L'annonce, puis le démenti, par Abuja que la compagnie pétrolière nationale du Nigeria (NNPC) était insolvable, fait surgir des questions sur la gestion des énormes ressources du huitième exportateur mondial de brut et le niveau de corruption au sein de la compagnie d'Etat.
Depuis mardi, les allégations, rapidement contredites, selon lesquelles la NNPC serait à sec, ont semé la confusion et mis en lumière les relations complexes entre le gouvernement et la société, régulièrement critiquée pour son inefficacité et sa gestion opaque.
Après l'annonce par le secrétaire d'Etat aux Finances Remi Babalola que la NNPC était "insolvable", celle-ci a diffusé un communiqué réfutant l'information, soulignant que le gouvernement lui devait 6,6 milliards de dollars de remboursement de subventions.
Les autorités fédérales imposent actuellement le maintien des prix du carburant à un bas niveau, dans le cadre d'une politique de subvention, mais elles auraient accusé un important retard dans les remboursements.
Piqué au vif, le porte-parole de la compagnie d'Etat, Levi Ajuonuma, a estimé mercredi qu'affirmer que la NNPC est insolvable équivalait à dire que le pays est en faillite en raison de sa dépendance à l'indutrie pétrolière. Le Nigeria en tire 90% de ses devises et environ 80% de ses revenus.

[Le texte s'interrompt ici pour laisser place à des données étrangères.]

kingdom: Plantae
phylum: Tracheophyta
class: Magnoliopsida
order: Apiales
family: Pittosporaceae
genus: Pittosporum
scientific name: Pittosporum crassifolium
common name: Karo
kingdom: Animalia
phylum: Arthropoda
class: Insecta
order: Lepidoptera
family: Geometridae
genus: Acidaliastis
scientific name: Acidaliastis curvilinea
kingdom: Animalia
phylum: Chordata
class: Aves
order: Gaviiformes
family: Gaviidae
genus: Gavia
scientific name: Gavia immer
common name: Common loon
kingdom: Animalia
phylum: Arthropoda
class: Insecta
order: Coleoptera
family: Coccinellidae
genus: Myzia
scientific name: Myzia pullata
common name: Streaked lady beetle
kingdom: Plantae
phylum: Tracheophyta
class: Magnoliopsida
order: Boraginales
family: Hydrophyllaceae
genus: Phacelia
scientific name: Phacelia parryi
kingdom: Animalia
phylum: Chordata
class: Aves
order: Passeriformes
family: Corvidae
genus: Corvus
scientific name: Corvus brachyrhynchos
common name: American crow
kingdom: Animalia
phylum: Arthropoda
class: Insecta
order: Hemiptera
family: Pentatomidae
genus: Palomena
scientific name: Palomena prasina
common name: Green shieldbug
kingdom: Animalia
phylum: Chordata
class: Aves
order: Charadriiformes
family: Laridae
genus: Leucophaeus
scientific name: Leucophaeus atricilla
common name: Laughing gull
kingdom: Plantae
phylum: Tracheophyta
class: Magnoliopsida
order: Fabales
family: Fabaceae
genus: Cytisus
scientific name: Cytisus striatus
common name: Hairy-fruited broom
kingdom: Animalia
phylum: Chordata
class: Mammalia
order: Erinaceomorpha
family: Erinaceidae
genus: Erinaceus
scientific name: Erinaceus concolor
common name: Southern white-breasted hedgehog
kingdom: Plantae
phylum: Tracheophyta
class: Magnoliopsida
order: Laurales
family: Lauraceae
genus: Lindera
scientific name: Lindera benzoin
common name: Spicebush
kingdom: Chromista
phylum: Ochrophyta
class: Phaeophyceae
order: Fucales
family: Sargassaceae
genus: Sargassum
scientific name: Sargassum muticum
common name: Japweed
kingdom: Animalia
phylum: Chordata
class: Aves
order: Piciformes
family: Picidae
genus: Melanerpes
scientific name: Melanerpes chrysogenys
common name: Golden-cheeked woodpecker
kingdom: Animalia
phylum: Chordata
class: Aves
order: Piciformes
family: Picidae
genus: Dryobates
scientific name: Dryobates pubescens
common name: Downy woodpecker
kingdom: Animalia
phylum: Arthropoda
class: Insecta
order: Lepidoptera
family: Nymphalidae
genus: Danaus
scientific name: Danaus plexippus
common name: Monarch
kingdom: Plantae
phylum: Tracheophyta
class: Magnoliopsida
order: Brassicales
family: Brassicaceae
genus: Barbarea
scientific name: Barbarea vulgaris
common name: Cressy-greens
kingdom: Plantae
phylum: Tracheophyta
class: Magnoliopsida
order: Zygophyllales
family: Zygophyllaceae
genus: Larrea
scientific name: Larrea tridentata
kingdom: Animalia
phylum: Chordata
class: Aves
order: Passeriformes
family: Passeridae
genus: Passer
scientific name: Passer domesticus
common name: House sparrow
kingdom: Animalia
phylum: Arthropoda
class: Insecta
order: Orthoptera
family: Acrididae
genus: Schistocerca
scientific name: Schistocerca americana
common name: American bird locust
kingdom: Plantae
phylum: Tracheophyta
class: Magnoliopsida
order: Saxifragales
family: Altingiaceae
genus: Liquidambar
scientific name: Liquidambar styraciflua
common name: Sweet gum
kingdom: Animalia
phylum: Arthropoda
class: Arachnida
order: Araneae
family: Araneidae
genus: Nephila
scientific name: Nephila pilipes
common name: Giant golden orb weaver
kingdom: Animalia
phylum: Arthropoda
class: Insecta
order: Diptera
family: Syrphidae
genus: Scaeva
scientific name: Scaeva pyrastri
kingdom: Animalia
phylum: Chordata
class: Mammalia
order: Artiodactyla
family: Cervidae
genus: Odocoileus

"Dire que la NNPC est à sec, c'est dire indirectement au reste du monde que le Nigeria est à sec et qu'il ne faut pas faire d'affaires avec le pays", a-t-il ironisé.
Peu après, le ministre des Finances Segun Aganga et la porte-parole du gouvernement Dora Akunyili ont finalement annoncé en choeur que la NNPC est bien "une entreprise qui fonctionne". "Dire qu'elle est insolvable (...) est incorrect", a assuré M. Aganga.
Avec ces messages contradictoires et alors que les difficultés financières de la NNPC sont connues, ce sont l'image et la crédibilité du Nigeria qui en prennent un coup, estime Gboye Bankole, analyste financier.
La controverse refait également surgir les interrogations sur le niveau de corruption au sein de la NNPC, dans un pays gangrené par ce fléau.
"Cela démontre aussi à quel point le pays est plongé dans la corruption et donne l'impression qu'il y a une volonté de cacher l'état des finances de la NNPC, la poule aux oeufs d'or du pays", selon M. Bankole.
Entre ingérences politiques et détournements, les régimes successifs ont puisé durant des décennies des sommes colossales dans ses coffres.
"Tout le monde s'accorde pour constater qu'il y a un problème structurel dans les finances de la NNPC, elles sont trop opaques", résume une source dans une compagnie pétrolière étrangère opérant au Nigeria, ayant requis l'anonymat.
"D'un point de vue économique, il n'y a pas de raison pour que la NNPC fasse faillite", estime Gbenga Martins, économiste et expert dans l'industrie pétrolière.
Quelques jours seulement après avoir succédé au président Umaru Yar'Adua, décédé en mai, le chef de l'Etat nigérian Goodluck Jonathan a ordonné un audit complet des comptes de la NNPC.
Il a aussi promis de réformer le secteur pétrolier, reprenant les engagements de son prédécesseur. Un projet de loi de réforme, la Petroleum Industry Bill (PIB), est débattu au parlement depuis de longs mois.
L'ambition des autorités de mettre fin aux subventions du prix du carburant est un autre dossier délicat qui avance tout aussi lentement.
Et alors que la nation la plus peuplée d'Afrique entre en période électorale, avec une présidentielle dans moins d'un an, des observateurs estiment qu'il y a peu de chance de voir de réels changements à court ou moyen terme.